No que tange ao combate da pandemia os países sancionados tiveram e têm dificuldades de ter acesso a medicamentos e insumos, equipamentos hospitalares dentre outras urgências, como seringas que faltaram para que Cuba pudesse aplicar a sua própria vacina. Portanto, a manutenção desses bloqueios económicos em época de pandemia é um crime contra humanidade. Nesse sentido, escreveu Vijay Prashad: “[...] de acordo com as Convenções de Genebra de 1949, qualquer política que cause danos a toda uma população é um crime de guerra” (p. 151).
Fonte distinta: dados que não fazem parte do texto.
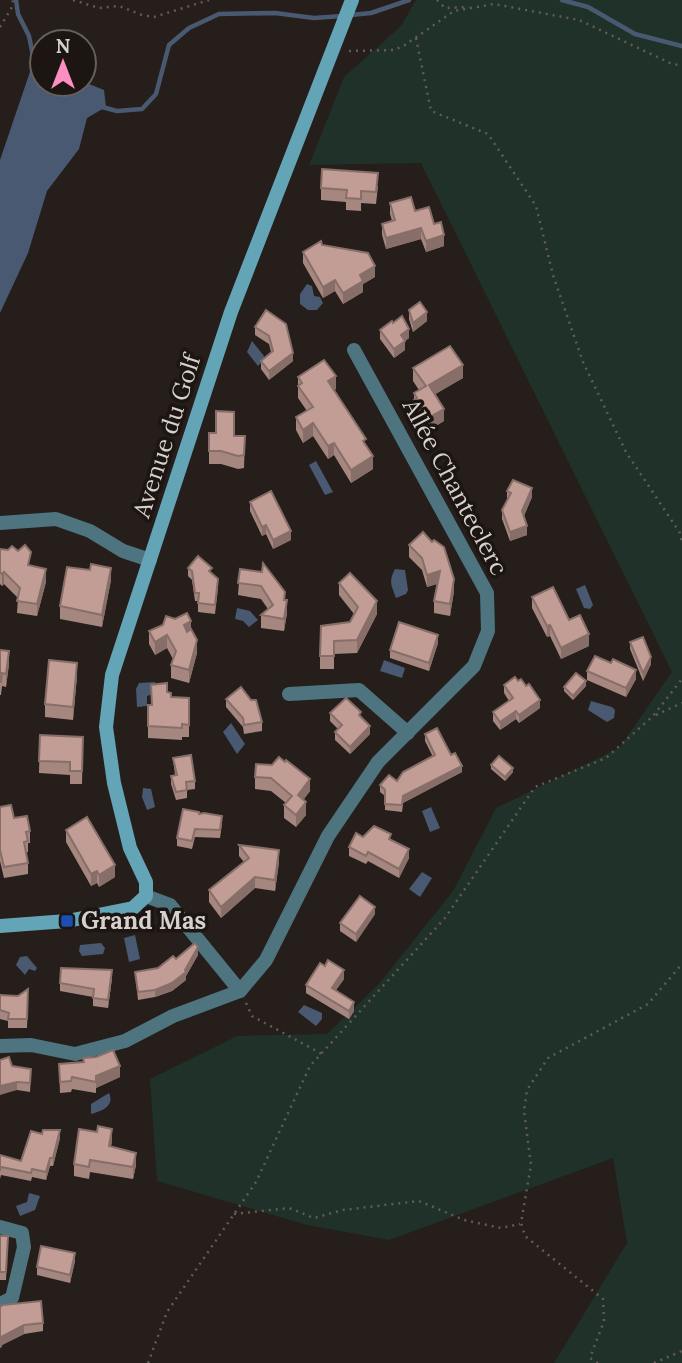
<svg xmlns="http://www.w3.org/2000/svg" width="682" height="1363" font-family="Lora,serif">
	<rect width="100%" height="100%" fill="#251e1a"/>
	<path fill="#1f3128" d="M416,0H682V1363H554L627,1243L613,1158L389,1240L307,1225L157,1181L150,1079L237,1036L327,1034L378,985L453,891L496,808L619,748L672,672L421,163L309,165L344,77L401,26Z"/>
	<g fill="#495971">
		<path d="M34,60L42,64V84H84V82L104,90L106,107L87,118L79,149L47,191L28,253L0,313V160Z"/>
		<path d="M307,284L312,286L314,296L320,297L323,303L317,310H308L300,304V294Z"/>
		<path d="M252,341L264,356L263,361L258,366L247,352Z"/>
		<path d="M316,461L333,492L325,495L309,465Z"/>
		<path d="M395,569L405,570L408,590L406,594L396,598C392,586 388,582 395,569Z"/>
		<path d="M585,585L593,605L590,609L584,608L576,589Z"/>
		<path d="M237,608L250,611L258,620L249,627L243,621L235,619Z"/>
		<path d="M384,660L405,668L402,678L380,671Z"/>
		<path d="M155,682L156,693L147,696V706L137,707L136,689L139,683Z"/>
		<path d="M591,701L612,707L615,710L614,718L607,722L588,710Z"/>
		<path d="M231,723L245,744L237,754L223,732Z"/>
		<path d="M143,788L151,789L155,807L147,810L142,797Z"/>
		<path d="M431,807L440,828L430,832L422,811Z"/>
		<path d="M422,872L432,878L420,897L409,889Z"/>
		<path d="M135,935L140,959L129,962L124,938Z"/>
		<path d="M101,943L105,948L103,954L82,956L79,951L80,945Z"/>
		<path d="M27,956L37,968L35,971L29,969L25,975L16,965L20,957Z"/>
		<path d="M304,1005L322,1013V1019L316,1026L298,1012Z"/>
		<path d="M109,1093C115,1106 102,1111 91,1114V1104Z"/>
		<path d="M29,1193L40,1196L35,1210L20,1216L16,1206L27,1202Z"/>
	</g>
	<g fill="none" stroke-linecap="round" stroke-linejoin="round">
		<g stroke="#495971" stroke-width="4.5">
			<path d="M16,0L18,14L29,36L35,66"/>
			<path d="M562,0L588,7L635,34L682,46"/>
			<path d="M351,15L371,13L409,0"/>
			<path d="M102,107L117,111L142,109L156,94L169,45L189,28L219,14L275,13L314,18L342,16"/>
		</g>
		<g stroke="#625b58" stroke-width="2.5" stroke-dasharray="2 5" stroke-linecap="butt">
			<path d="M73,0L99,8L119,6L142,15L154,17L209,0"/>
			<path d="M437,0L445,8L469,7"/>
			<path d="M0,27L12,7L13,0"/>
			<path d="M416,38L431,111L488,134L536,206L553,275L583,362L626,452L680,533L682,543"/>
			<path d="M349,51L394,50L405,45L454,11L494,4L579,20L670,63L682,66"/>
			<path d="M656,715L682,703"/>
			<path d="M246,1003L252,1016L322,1054"/>
			<path d="M234,1214L289,1208L314,1218L343,1210L419,1201L464,1220L501,1228L520,1224"/>
			<path d="M148,1363L167,1312L256,1182L310,1066L445,918L535,787L606,758L653,716L682,679"/>
			<path d="M598,1363L590,1358L604,1321L603,1299L525,1236L521,1223L531,1165L524,1111L527,1090L548,1058L648,1004L682,964"/>
			<path d="M654,1363L682,1351"/>
		</g>
		<g stroke="#4d747f" stroke-width="14">
			<path d="M0,523L56,519L90,531L123,551L150,560"/>
			<path d="M289,694L359,690L408,733"/>
			<path d="M146,896L170,905L240,991"/>
			<path d="M0,1046L31,1045L75,1054L125,1041L173,1016L240,991L266,960L328,836L378,762L474,666L488,631L487,593L354,350"/>
			<path d="M0,1227L22,1233L24,1247L12,1298L0,1304"/>
		</g>
		<path stroke="#63a4b6" stroke-width="14" d="M0,926L67,921L103,914L133,908L146,896V882L130,848L114,783L106,727L112,675L231,312L352,0"/>
	</g>
	<g fill="#a68780">
		<path d="M378,186L376,204L361,203V211L346,210V202L321,200V188Z"/>
		<path d="M390,203L415,211L434,224L444,246L426,252L421,239L386,249L382,235V224L392,221L390,214Z"/>
		<path d="M322,245L375,277L363,284V292L343,304L335,291L323,298L303,263V252Z"/>
		<path d="M266,310L293,361L269,380L261,369V361L271,352L269,344L255,335V327Z"/>
		<path d="M409,310L427,321L413,332L409,319Z"/>
		<path d="M393,323L409,338L405,341V350L394,358L380,339V330Z"/>
		<path d="M413,368L463,378L435,394L444,421L426,432L414,413V393L419,390L413,381Z"/>
		<path d="M298,377L336,389L334,390L366,445L373,469L351,483L334,455L328,459L313,436L303,443L296,430V417L307,411L298,398Z"/>
		<path d="M209,433L234,436H245L244,468L238,469L221,464H209Z"/>
		<path d="M507,491L532,497L524,516L527,535L510,541L502,519V510L507,500Z"/>
		<path d="M250,502L291,540L273,549L266,534L262,536L250,511Z"/>
		<path d="M409,545L454,591L450,616L434,613V601L437,584L427,587L422,570L409,557Z"/>
		<path d="M0,549L30,566L46,582L37,616L17,613L18,598L4,584L2,586L0,584Z"/>
		<path d="M188,568L212,574L218,588L215,614L198,612V601H195L192,580L188,576Z"/>
		<path d="M240,569L285,600L287,613L284,631L261,628V615L268,609L261,599L238,595Z"/>
		<path d="M90,570L111,580L102,627L60,619V606Z"/>
		<path d="M339,583L377,614L357,653L334,654V669H320V656L350,622L354,614L339,595Z"/>
		<path d="M532,597L589,646L561,659L550,636L547,637L532,608Z"/>
		<path d="M191,629L197,653L189,683L171,678V665L173,659L167,648L155,655L149,644V631Z"/>
		<path d="M630,642L651,664L643,681L630,649Z"/>
		<path d="M438,643L429,671L390,658V650Z"/>
		<path d="M0,650L9,664L6,687L2,686L1,695H0Z"/>
		<path d="M587,671L636,679L626,697L587,680Z"/>
		<path d="M77,676L73,720L45,717V704Z"/>
		<path d="M504,685L540,708L519,723L516,719L500,730L493,721V712L509,701L504,693Z"/>
		<path d="M586,686L573,700L564,691V687Z"/>
		<path d="M167,692L171,697L189,698V737H182V740L148,738V705H151Z"/>
		<path d="M226,699L262,722V731L244,734L243,727L226,707Z"/>
		<path d="M330,713L361,717L370,734L350,754L335,740V732L338,729L330,721Z"/>
		<path d="M425,734L462,772L403,803L402,812L385,810V796L380,792V785L397,781L433,757L425,741Z"/>
		<path d="M40,735L83,737L82,784H70V775L39,773Z"/>
		<path d="M173,758L195,781V789L187,790V798L176,800L171,784V776L175,775Z"/>
		<path d="M491,765L513,772L505,781L491,769Z"/>
		<path d="M255,777L310,779V791L303,800L306,815L296,827L284,818V805L286,803L271,791L255,789Z"/>
		<path d="M0,807L30,831V843H28V852L26,853L28,863V874L4,878L0,861Z"/>
		<path d="M199,814L222,824L220,838L195,837L192,849L177,846V838Z"/>
		<path d="M66,830L115,877L99,887L97,883L91,886L66,842Z"/>
		<path d="M363,837L391,840L409,858L399,878L368,861L366,864L349,856V847Z"/>
		<path d="M239,845L279,862L275,891L255,888L221,918L209,902V890L244,862L239,856Z"/>
		<path d="M375,914L356,942L340,931V923Z"/>
		<path d="M198,955L186,976V980L172,991L155,997L138,1000L135,972L158,968L176,959Z"/>
		<path d="M112,978L108,1008L93,1006V997L60,991V983Z"/>
		<path d="M344,979L336,990L354,1011L349,1019L306,993V985Z"/>
		<path d="M0,995L28,998L27,1028H8V1021L0,1019Z"/>
		<path d="M83,1062L120,1077L96,1088V1093L72,1089L71,1092L60,1093L59,1064Z"/>
		<path d="M12,1066L31,1077L30,1092L17,1090Z"/>
		<path d="M60,1138L53,1166H50L46,1180L32,1177L31,1181L1,1175L0,1179V1155L21,1161Z"/>
		<path d="M112,1141L111,1146L136,1165L133,1179L90,1172L89,1179L74,1176V1164Z"/>
		<path d="M0,1236H8L6,1280H0Z"/>
		<path d="M75,1261L70,1283L37,1275V1267Z"/>
		<path d="M0,1307L43,1323V1331L24,1334L2,1345V1347Z"/>
	</g>
	<g fill="#876e68">
		<path d="M421,228V239L386,249V238Z"/>
		<path d="M444,235V246L426,252V241Z"/>
		<path d="M375,266V277L363,284V292L343,304V293L360,275Z"/>
		<path d="M335,280V291L323,298V287Z"/>
		<path d="M427,312V321L413,332V323Z"/>
		<path d="M409,329V338L405,341V350L394,358V349L401,335Z"/>
		<path d="M293,353V361L269,380V371Z"/>
		<path d="M463,365V378L429,398V385Z"/>
		<path d="M336,376V389L328,394V381Z"/>
		<path d="M444,409V421L426,432V419Z"/>
		<path d="M313,423V436L303,443V430Z"/>
		<path d="M334,443V455L328,459V446Z"/>
		<path d="M373,456V469L351,483V470Z"/>
		<path d="M532,488V497L522,520V511Z"/>
		<path d="M266,525V534L262,536V527Z"/>
		<path d="M527,526V535L510,541V532Z"/>
		<path d="M291,531V540L273,549V540Z"/>
		<path d="M111,568V580L102,627V615Z"/>
		<path d="M46,569V582L37,616V604Z"/>
		<path d="M440,571V583L427,587V575Z"/>
		<path d="M4,572V584L2,586V574Z"/>
		<path d="M454,579V591L450,616V604Z"/>
		<path d="M287,600V613L284,631V619Z"/>
		<path d="M377,601V614L357,653V640Z"/>
		<path d="M191,621V634L184,638V625Z"/>
		<path d="M550,625V636L547,637V626Z"/>
		<path d="M589,634V646L561,659V648Z"/>
		<path d="M167,635V648L155,655V642Z"/>
		<path d="M438,635V643L429,671V663Z"/>
		<path d="M197,640V653L189,683V670Z"/>
		<path d="M9,651V664L6,687V674Z"/>
		<path d="M651,657V664L643,681V673Z"/>
		<path d="M77,663V676L73,720V707Z"/>
		<path d="M636,670V679L626,697V688Z"/>
		<path d="M586,681V686L573,700V696Z"/>
		<path d="M540,700V708L519,723V715Z"/>
		<path d="M516,711V719L500,730V722Z"/>
		<path d="M370,726V734L350,754V747Z"/>
		<path d="M462,766V772L403,803L402,812L403,796Z"/>
		<path d="M513,768V772L505,781V777Z"/>
		<path d="M310,779V791L298,807V795Z"/>
		<path d="M306,802V815L296,827V815Z"/>
		<path d="M409,849V858L399,878V869Z"/>
		<path d="M279,850V862L275,891V880Z"/>
		<path d="M115,865V877L99,887V875Z"/>
		<path d="M97,871V883L91,886V874Z"/>
		<path d="M255,877V888L221,918V907Z"/>
		<path d="M375,907V914L356,942V934Z"/>
		<path d="M198,947V955L186,976V980L172,991L155,997V990L185,970Z"/>
		<path d="M112,970V978L108,1008V1000Z"/>
		<path d="M344,970V979L332,996V988Z"/>
		<path d="M354,1002V1011L349,1019V1011Z"/>
		<path d="M120,1066V1077L96,1088V1076Z"/>
		<path d="M17,1082V1090L0,1095V1086Z"/>
		<path d="M112,1129V1141L109,1157V1146Z"/>
		<path d="M60,1130V1138L53,1166V1158Z"/>
		<path d="M136,1153V1165L133,1179V1167Z"/>
		<path d="M50,1158V1166L46,1180V1172Z"/>
		<path d="M75,1253V1261L70,1283V1275Z"/>
		<path d="M24,1325V1334L2,1345V1347L0,1348V1340L1,1337Z"/>
	</g>
	<g fill="#c19d95" stroke="#876e68" stroke-width="2">
		<path d="M322,169L378,173L376,192L361,191V199L346,198L347,190L321,188Z"/>
		<path d="M411,197L415,211L429,207L434,224L441,222L444,235L426,241L421,228L386,238L382,224L395,220L390,203Z"/>
		<path d="M321,241L322,245L368,253L375,266L360,275L363,281L343,293L335,280L323,287L303,252Z"/>
		<path d="M420,302L427,312L413,323L409,310Z"/>
		<path d="M266,310L286,324L293,353L269,371L261,361L273,351L269,336L255,327Z"/>
		<path d="M402,316L409,329L401,335L405,341L394,349L380,330L392,321L393,323Z"/>
		<path d="M450,346L463,365L429,385L444,409L426,419L414,400L417,398L414,393L426,386L413,368Z"/>
		<path d="M324,360L336,376L328,381L366,439L363,441L373,456L351,470L334,443L328,446L313,423L303,430L296,417L313,407L298,386L302,383L298,377Z"/>
		<path d="M216,411L234,412V436H245L244,455L238,456L221,451H209V433H216Z"/>
		<path d="M513,480L532,488L522,511L527,526L510,532L502,510L511,493L507,491Z"/>
		<path d="M271,491L291,531L273,540L266,525L262,527L250,502Z"/>
		<path d="M423,532L432,542L434,540L444,547L454,579L450,604L434,601L440,571L427,575L422,558L409,545Z"/>
		<path d="M25,545L31,552L28,565L46,569L37,604L17,601L20,588L4,572L2,574L0,572V549L8,550L12,546L18,551Z"/>
		<path d="M198,556L212,568L209,571L218,579L215,605L198,603L199,593H195L192,571L188,568Z"/>
		<path d="M263,563L285,592L284,600H287L284,619L261,615L273,605L261,586L238,583L240,569L262,572Z"/>
		<path d="M91,564L111,568L102,615L60,606L67,567L90,570Z"/>
		<path d="M350,573L377,601L357,640L334,641V656H320L321,626L350,622L358,607L339,583Z"/>
		<path d="M553,587L569,620L580,615L589,634L561,648L550,625L547,626L532,597Z"/>
		<path d="M187,613L191,621L184,625L187,632L191,629L197,640L189,670L171,665L176,651L167,635L155,642L149,631L163,625L166,616L175,619Z"/>
		<path d="M399,622L438,635L429,663L390,650Z"/>
		<path d="M643,637L651,657L643,673L630,642Z"/>
		<path d="M0,650L9,651L6,674L2,673L1,682H0Z"/>
		<path d="M595,656L611,663L613,659L636,670L626,688L587,671Z"/>
		<path d="M49,660L77,663L73,707L45,704Z"/>
		<path d="M576,673L586,681L573,696L564,687Z"/>
		<path d="M515,677L518,681L521,679L526,686L529,684L540,700L519,715L516,711L500,722L493,712L513,698L504,685Z"/>
		<path d="M167,683V692L171,693V697L189,698V725L182,724V728L148,726V705H152L151,685Z"/>
		<path d="M241,687L251,700H256L262,722L244,725L243,718L226,699Z"/>
		<path d="M346,698L361,712L359,715L370,726L350,747L335,732L342,725L330,713Z"/>
		<path d="M437,728L451,755L455,753L462,766L403,796L402,805L385,804V790L380,785L389,775L397,781L403,772L435,755L425,734Z"/>
		<path d="M40,735L83,737L82,771H70V762L39,761Z"/>
		<path d="M191,755L195,781L186,782L187,790L176,792L171,776L177,775L173,758Z"/>
		<path d="M499,756L513,768L505,777L491,765Z"/>
		<path d="M279,757L285,762L286,760L310,779L298,795L306,802L296,815L284,805L292,796L271,778L255,777L256,764L272,765Z"/>
		<path d="M11,805L14,818L27,816L30,831L26,832L28,841L24,842L28,863L4,867L0,850V807Z"/>
		<path d="M183,809L199,812V814L204,813L222,816L220,830L195,829L192,841L177,838Z"/>
		<path d="M87,817L115,865L99,875L97,871L91,874L66,830Z"/>
		<path d="M374,826L391,834L389,839L409,849L399,869L368,852L366,856L349,847L356,833L363,837Z"/>
		<path d="M239,845L279,850L275,880L255,877L221,907L209,890L249,858Z"/>
		<path d="M360,896L375,907L356,934L340,923Z"/>
		<path d="M195,943L198,947L185,970L186,972L172,983L155,990L138,992L135,972L158,968L173,956L176,959Z"/>
		<path d="M328,960L344,970L332,988L354,1002L349,1011L306,985L320,963L325,966Z"/>
		<path d="M61,968L112,970L108,1000L93,998L94,989L60,983Z"/>
		<path d="M28,989L27,1019H8L9,1013L0,1010V995L18,996Z"/>
		<path d="M113,1050L120,1066L96,1076V1082L72,1077L71,1081L60,1082L59,1064L84,1062L83,1058L96,1057Z"/>
		<path d="M9,1057L12,1066L31,1069L30,1083L17,1082L0,1086V1060Z"/>
		<path d="M98,1126L112,1129L109,1146L136,1153L133,1167L90,1160L89,1167L74,1164L79,1129L97,1132Z"/>
		<path d="M43,1130H60L53,1158H50L46,1172L32,1169L31,1173L1,1167L0,1171V1155L21,1161L31,1131L42,1134Z"/>
		<path d="M0,1236H8L6,1272H0Z"/>
		<path d="M41,1246L75,1253L70,1275L37,1267Z"/>
		<path d="M41,1301L43,1323L24,1325L1,1337L2,1339L0,1340V1307L3,1305Z"/>
	</g>
	<rect fill="#1a4fb4" stroke="#1c1511" stroke-width="2.5" x="60" y="914" width="14" height="14" rx="3.5"/>
	<g text-anchor="middle" stroke-width="7" stroke-linejoin="round" paint-order="stroke">
		<g font-size="24" fill="#d6d0ce" stroke="#1c1511">
			<text transform="translate(167 436) rotate(-72)" y="8">Avenue du Golf</text>
			<text transform="translate(455 487) rotate(62)" y="8">Allée Chanteclerc</text>
		</g>
		<g font-size="24" font-weight="bold" fill="#d6d0ce" stroke="#1c1511" text-anchor="start">
			<text x="81" y="929">Grand Mas</text>
		</g>
	</g>
	<g transform="translate(63 63)"><circle r="33" fill="#1c1511" stroke="#66605d" stroke-width="2"/>
	<path d="M0-5L12 26L0 18L-12 26Z" fill="#fd8ec0"/>
	<text y="-10" font-size="19" font-weight="bold" text-anchor="middle" fill="#d6d0ce">N</text>
	</g>
</svg>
Penso que agora fica mais evidente que o bloqueio económico é uma de guerra que pune/mata de forma coletiva uma nação inteira, só porque que não ousaram ser submissos aos valores e interesses do imperialismo yankee. Segmentos da esquerda acreditaram (ilusoriamente) que Biden seria diferente, mas o mesmo disse que pressão sobre Cuba no governo dele “só estava a começar”. A cadeira do imperialismo-mor só trocou de ocupante, pois sua máquina de morte e violência continua a todo o vapor.
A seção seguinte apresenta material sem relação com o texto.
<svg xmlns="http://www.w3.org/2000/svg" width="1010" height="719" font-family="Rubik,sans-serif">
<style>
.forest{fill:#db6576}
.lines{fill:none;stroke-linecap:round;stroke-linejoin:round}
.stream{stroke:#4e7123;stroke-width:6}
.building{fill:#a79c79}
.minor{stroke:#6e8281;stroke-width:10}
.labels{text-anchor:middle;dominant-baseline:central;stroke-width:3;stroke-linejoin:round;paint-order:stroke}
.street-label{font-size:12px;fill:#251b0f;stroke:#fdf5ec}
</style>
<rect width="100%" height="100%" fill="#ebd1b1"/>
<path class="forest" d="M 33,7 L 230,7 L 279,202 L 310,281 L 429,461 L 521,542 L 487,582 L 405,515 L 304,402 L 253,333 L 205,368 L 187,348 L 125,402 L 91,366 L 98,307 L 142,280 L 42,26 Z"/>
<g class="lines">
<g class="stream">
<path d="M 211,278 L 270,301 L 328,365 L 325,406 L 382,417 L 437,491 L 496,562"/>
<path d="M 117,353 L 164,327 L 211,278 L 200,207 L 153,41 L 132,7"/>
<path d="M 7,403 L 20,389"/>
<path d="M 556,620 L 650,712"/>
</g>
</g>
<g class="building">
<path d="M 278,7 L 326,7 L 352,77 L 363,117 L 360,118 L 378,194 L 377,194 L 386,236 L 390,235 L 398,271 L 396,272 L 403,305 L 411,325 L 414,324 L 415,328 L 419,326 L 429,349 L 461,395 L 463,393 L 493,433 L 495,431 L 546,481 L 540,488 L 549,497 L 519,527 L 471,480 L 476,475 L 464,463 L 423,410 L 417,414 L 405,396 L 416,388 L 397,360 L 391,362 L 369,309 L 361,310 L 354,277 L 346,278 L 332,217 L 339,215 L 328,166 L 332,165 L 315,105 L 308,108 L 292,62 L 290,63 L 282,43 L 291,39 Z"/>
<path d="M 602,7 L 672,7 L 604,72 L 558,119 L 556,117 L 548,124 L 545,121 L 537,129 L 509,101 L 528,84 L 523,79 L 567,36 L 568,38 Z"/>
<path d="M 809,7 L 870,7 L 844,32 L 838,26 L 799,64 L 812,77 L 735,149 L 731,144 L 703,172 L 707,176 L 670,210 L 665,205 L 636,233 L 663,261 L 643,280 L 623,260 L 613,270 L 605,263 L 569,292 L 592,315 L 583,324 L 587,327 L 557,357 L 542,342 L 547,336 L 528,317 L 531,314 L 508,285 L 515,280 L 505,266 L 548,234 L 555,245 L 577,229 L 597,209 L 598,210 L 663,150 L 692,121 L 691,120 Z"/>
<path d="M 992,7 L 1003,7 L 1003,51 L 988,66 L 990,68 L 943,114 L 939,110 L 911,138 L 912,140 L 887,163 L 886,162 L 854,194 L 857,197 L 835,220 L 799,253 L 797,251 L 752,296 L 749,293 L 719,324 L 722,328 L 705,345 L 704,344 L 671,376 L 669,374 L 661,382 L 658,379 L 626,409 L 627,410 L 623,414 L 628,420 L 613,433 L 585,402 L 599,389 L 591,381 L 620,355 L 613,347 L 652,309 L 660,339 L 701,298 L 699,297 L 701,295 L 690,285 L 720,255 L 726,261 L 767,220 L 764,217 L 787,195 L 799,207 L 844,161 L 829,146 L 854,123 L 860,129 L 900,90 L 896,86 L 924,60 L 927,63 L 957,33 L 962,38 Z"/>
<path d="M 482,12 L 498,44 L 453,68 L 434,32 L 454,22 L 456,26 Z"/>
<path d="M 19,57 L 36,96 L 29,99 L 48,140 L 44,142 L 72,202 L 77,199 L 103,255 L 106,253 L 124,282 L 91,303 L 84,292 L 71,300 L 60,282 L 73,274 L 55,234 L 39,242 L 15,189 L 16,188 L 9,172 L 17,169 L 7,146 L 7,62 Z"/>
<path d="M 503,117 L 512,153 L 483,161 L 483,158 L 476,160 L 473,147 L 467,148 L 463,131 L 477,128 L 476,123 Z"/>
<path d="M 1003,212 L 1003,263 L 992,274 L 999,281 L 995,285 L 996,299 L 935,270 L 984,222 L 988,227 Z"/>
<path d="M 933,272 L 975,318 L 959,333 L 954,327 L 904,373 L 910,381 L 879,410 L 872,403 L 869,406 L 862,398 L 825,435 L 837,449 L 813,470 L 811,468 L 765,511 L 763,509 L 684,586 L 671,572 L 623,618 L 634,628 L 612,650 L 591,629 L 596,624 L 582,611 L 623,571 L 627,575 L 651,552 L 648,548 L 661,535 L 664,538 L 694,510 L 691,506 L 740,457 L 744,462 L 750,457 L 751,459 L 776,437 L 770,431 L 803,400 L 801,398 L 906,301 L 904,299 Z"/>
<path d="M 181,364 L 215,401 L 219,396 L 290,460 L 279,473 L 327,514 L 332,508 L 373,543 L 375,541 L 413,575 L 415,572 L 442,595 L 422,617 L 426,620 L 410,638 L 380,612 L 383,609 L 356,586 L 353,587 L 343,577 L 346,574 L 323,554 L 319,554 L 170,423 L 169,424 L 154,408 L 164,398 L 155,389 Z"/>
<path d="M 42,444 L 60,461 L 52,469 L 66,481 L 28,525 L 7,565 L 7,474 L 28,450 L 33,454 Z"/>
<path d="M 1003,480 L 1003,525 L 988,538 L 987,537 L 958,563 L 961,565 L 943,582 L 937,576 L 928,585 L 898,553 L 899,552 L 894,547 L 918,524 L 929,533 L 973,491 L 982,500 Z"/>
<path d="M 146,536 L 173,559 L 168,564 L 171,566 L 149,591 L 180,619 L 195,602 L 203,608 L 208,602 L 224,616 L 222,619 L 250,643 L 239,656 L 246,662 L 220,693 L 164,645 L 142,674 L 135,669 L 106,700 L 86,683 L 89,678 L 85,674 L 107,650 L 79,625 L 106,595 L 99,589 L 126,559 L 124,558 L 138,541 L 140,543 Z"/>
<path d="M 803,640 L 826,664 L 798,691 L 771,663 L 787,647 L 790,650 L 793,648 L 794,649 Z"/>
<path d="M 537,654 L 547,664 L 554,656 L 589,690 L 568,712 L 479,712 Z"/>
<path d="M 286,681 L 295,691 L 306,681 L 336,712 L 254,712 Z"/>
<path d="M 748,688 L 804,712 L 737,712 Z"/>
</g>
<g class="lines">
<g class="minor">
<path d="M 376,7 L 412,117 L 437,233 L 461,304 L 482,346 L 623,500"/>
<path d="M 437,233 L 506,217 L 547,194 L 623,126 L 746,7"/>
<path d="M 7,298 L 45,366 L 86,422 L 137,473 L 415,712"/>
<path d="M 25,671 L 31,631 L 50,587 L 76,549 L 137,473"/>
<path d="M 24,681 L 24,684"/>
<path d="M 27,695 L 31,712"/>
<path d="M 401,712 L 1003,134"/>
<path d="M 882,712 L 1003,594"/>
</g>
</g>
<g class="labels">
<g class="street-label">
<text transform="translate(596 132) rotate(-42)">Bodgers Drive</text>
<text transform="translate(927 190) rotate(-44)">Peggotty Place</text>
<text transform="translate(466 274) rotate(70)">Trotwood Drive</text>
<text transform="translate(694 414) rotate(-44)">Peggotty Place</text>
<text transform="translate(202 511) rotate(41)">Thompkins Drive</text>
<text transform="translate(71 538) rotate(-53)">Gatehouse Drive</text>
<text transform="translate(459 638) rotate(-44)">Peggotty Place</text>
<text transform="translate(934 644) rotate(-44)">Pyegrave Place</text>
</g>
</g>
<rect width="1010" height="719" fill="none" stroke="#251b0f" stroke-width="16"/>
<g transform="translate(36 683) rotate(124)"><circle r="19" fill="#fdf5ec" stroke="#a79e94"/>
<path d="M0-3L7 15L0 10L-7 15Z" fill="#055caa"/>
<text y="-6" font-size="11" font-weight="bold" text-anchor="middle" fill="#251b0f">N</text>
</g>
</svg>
Os ideólogos e os aparelhos ideológicos (especialmente da grande mídia) da classe dominante/burguesia repete sem parar a mentira de que os problemas de Cuba estão vinculados a fato ser socialista. Fazem de tudo para ocultar os verdadeiros causadores da violência e o sofrimento que o povo cubano (ou venezuelano) enfrenta. Somente por meio da solidariedade internacionalista dos/as revolucionários/as e pela destruição do capitalismo é que conseguiremos construi uma outra sociedade livre da opressão e da miséria. “Socialismo ou a barbárie” já prenunciava a camarada Rosa de Luxemburgo.

Notas

(1) Um exemplo muito fresco em nossas memórias latino-americanas foram as centenas de transnacionais que foram para o Sul Global na procura de força de trabalho barata e isenção de impostos como mais uma forma de acumulação.

(2) Osorio, J. (2019). O Estado no centro da Mundialização. A sociedade civil e o tema do poder. São Paulo: Expressão Popular.

(3) Smith, J. (2020). Exploração e superexploração na teoria do Imperialismo. Em: As veias do Sul continuam abertas—Debate sobre o imperialismo do nosso tempo (1. ed.). Expressão Popular.

(4) Pela brevidade desse espaço apenas refiro as economias dependente e periféricas, para quem quiser saber mais recomendo o supracitado livro de Osorio e a obra de Mathias Luce: Teoria Marxista da Dependência problemas e categorias. Uma visão história, pela editora Expressão Popular, 2018.

(5) Uma excelente monografia que apresenta de forma resumida e rigorosa o processo histórico do bloqueio económico: https://repositorio.ufsc.br/bitstream/handle/123456789/109896/CNM0173-M.pdf?sequence=1

(6) Para saber mais acerca dos segmentos e conflitos da classe dominante nos EUA, consultar a extensa obra de Gabriel Merino.

(7) Losurdo, D. (2010). A linguagem do império. Léxico da ideologia estadunidense. São Paulo: Boitempo.